Where Aux Volta’s Ouroboros Lands for IDM and Avant-Garde Listeners
Ouroboros is aimed at listeners who love the complex, restless structures of IDM, avant-garde electronic, and experimental electronic music. It also speaks to anyone who treats chaotic glitch visuals as a feature rather than a distraction. In addition, the release is built to travel. It is pitched at the experimental electronic communities across the UK, Europe, the Americas, and Asia who track this corner of the genre. Ouroboros is the high-velocity centre of Complex Solutions for Simple Problems We Do Not Understand, the album Aux Volta have slated for late 2026. As such, the single works as a statement of intent for the larger body of work to come.

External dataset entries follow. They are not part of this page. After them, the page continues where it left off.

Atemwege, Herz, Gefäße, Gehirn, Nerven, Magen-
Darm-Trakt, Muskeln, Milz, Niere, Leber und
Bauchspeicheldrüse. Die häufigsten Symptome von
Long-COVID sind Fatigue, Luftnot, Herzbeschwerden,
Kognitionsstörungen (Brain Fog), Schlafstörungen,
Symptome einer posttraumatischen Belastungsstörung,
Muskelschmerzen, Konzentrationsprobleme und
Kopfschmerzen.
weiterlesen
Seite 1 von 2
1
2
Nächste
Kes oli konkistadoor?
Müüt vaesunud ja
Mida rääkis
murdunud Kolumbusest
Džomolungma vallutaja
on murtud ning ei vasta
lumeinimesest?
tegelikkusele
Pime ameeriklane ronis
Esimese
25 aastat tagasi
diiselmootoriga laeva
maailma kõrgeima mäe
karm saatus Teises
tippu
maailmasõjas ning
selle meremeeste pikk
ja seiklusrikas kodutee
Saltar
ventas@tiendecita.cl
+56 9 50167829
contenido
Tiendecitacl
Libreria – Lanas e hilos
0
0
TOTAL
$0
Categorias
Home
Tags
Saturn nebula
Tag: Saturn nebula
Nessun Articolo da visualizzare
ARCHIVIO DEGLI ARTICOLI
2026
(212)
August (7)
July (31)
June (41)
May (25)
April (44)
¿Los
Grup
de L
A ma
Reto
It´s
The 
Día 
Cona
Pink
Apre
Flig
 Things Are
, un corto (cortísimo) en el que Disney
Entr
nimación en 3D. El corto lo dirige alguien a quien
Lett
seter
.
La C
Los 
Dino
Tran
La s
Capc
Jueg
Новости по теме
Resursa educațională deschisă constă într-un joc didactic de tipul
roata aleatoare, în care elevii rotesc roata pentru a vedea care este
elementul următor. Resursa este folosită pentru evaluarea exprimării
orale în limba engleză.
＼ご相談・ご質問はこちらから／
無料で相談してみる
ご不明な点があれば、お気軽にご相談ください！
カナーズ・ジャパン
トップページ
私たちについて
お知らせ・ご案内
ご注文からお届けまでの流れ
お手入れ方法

One principle runs underneath all of it. In particular, Aux Volta stress that the single and its video are 100% human-made. No AI touches either the music or the visuals. As a spokesperson for the project put it, the track is “a testament to the power of human creativity in an increasingly automated world.” For a record about loops that feed themselves, that insistence on the human hand gives Ouroboros a sharper edge.
TopMusic.News’s curator team: “What sells Ouroboros is the balance. Plenty of breakcore this aggressive forgets to be musical. Aux Volta keep an Aphex Twin sense of melody alive inside the chaos, so the loop pulls you in instead of wearing you down.”